━━━━━ Excerpted text ━━━━━

In honour of International Holocaust Remembrance Day, 27 January 1944.
We are pleased to offer Sir Martin's Book Club Choice: The Holocaust at a discounted price for the month of January, UK: £1.99, CA $3.94
Please click on the Amazon link below:

The Holocaust: The Human Tragedy

The murder of six million Jewish men, women and children during the Second World War was a crime of unprecedented and unparalleled bestiality. Since the end of the war evidence of the savage cruelty of the murderers has emerged in every country in Europe, and from each one of the many thousand destroyed communities. Jews were sought out, hunted down, tortured, deported and murdered. The aim of the killers was that not a single Jew should survive. But some did survive, and many documents also survived: the often copious records of the murderers themselves, and the diaries and notes of thousands of those who were about to be killed, but who managed to set down as best they could an account of events which they saw around them.

This comprehensive history of the Holocaust from the rise of Hitler to power in 1933 to the defeat of Germany in 1945 is based on German and Jewish documentation, including material collected for the Nuremberg, Eichmann and other war crimes trials, with further personal testimony of eye-witnesses and survivors, and interviews conducted by Sir Martin.

━━━━━

▸ **Prompt**: Copy out the entire book promotion above word for word.

━━━━━ Dataset content ━━━━━

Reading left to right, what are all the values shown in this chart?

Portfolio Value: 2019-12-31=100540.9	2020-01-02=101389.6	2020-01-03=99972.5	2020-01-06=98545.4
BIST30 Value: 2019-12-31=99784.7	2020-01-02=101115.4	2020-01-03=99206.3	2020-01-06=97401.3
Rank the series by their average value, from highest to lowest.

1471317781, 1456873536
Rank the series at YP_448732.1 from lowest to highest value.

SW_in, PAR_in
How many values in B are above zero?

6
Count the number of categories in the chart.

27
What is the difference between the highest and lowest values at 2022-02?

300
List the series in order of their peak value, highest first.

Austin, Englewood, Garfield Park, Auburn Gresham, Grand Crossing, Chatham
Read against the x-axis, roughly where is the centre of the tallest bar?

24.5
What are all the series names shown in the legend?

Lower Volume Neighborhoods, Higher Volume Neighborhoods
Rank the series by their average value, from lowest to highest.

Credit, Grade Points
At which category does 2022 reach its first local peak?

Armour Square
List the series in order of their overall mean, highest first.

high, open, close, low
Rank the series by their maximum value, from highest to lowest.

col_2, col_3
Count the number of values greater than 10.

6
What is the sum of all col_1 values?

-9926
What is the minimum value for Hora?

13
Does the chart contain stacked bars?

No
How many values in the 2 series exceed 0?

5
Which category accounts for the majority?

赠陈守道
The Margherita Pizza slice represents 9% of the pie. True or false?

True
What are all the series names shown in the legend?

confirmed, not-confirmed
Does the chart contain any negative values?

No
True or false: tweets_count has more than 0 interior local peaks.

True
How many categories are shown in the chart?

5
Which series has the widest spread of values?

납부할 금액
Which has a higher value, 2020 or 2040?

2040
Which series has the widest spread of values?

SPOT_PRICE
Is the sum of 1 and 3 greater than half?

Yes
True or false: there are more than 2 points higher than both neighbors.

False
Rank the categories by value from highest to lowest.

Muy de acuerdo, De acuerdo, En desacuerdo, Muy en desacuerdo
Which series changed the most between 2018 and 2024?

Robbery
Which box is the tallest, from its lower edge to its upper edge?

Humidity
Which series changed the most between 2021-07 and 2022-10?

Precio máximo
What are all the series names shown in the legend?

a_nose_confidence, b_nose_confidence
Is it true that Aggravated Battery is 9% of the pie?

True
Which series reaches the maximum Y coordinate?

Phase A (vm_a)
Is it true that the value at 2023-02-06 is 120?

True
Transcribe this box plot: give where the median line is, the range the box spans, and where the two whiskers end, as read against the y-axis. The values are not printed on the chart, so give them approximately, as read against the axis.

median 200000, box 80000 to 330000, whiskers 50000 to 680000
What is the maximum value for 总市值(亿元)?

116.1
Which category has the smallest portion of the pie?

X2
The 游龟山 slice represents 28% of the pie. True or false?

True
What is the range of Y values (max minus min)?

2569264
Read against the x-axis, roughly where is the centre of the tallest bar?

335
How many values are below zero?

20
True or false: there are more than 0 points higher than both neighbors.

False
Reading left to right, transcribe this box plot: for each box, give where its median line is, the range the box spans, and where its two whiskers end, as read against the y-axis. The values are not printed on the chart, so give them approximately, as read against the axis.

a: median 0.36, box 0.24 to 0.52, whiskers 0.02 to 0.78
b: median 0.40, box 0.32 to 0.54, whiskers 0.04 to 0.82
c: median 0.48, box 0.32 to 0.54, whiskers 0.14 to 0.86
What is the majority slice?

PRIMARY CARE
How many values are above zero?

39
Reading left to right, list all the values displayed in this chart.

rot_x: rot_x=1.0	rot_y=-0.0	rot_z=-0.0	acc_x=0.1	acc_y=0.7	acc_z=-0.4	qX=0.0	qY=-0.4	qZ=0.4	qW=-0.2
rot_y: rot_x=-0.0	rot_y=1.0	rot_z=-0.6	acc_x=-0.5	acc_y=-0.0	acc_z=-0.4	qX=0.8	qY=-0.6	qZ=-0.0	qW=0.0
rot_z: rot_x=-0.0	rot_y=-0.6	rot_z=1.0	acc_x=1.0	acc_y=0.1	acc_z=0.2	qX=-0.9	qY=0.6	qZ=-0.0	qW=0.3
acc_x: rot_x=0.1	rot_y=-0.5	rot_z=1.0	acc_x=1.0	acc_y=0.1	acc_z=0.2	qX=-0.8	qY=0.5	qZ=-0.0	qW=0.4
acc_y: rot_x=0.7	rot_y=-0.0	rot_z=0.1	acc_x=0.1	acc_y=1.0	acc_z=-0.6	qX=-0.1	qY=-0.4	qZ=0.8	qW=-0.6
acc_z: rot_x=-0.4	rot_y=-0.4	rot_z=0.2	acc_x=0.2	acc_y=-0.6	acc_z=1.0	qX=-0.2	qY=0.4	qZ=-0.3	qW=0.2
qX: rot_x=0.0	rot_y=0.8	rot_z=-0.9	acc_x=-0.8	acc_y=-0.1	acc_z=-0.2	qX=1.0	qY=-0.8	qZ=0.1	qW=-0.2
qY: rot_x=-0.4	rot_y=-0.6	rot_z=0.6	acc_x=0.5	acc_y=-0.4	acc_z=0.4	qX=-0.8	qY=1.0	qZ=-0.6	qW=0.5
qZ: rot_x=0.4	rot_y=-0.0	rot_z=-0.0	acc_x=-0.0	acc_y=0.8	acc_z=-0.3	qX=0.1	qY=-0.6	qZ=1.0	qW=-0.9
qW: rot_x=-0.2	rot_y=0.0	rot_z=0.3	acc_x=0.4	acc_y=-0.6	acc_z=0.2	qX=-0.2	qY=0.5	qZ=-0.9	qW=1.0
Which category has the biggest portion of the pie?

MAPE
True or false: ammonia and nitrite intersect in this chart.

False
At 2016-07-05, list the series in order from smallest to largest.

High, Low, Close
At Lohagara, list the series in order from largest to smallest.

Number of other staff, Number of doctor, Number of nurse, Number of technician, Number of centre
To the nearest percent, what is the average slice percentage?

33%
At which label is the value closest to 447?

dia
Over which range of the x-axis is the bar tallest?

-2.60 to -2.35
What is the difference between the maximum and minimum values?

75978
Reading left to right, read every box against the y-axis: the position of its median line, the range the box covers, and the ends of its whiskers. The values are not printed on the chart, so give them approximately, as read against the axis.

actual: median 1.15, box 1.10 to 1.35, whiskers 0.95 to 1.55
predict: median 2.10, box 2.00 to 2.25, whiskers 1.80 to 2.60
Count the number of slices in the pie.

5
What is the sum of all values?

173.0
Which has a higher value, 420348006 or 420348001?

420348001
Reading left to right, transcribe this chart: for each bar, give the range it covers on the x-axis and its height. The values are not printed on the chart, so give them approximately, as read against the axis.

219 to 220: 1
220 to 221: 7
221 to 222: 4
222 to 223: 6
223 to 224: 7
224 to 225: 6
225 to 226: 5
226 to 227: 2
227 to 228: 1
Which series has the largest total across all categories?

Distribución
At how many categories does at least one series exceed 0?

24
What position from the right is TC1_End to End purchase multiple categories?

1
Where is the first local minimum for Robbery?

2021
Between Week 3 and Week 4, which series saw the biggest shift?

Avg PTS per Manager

━━━━━

▸ **Solution below**:
In honour of International Holocaust Remembrance Day, 27 January 1944.
We are pleased to offer Sir Martin's Book Club Choice: The Holocaust at a discounted price for the month of January, UK: £1.99, CA $3.94
Please click on the Amazon link below:

The Holocaust: The Human Tragedy

The murder of six million Jewish men, women and children during the Second World War was a crime of unprecedented and unparalleled bestiality. Since the end of the war evidence of the savage cruelty of the murderers has emerged in every country in Europe, and from each one of the many thousand destroyed communities. Jews were sought out, hunted down, tortured, deported and murdered. The aim of the killers was that not a single Jew should survive. But some did survive, and many documents also survived: the often copious records of the murderers themselves, and the diaries and notes of thousands of those who were about to be killed, but who managed to set down as best they could an account of events which they saw around them.

This comprehensive history of the Holocaust from the rise of Hitler to power in 1933 to the defeat of Germany in 1945 is based on German and Jewish documentation, including material collected for the Nuremberg, Eichmann and other war crimes trials, with further personal testimony of eye-witnesses and survivors, and interviews conducted by Sir Martin.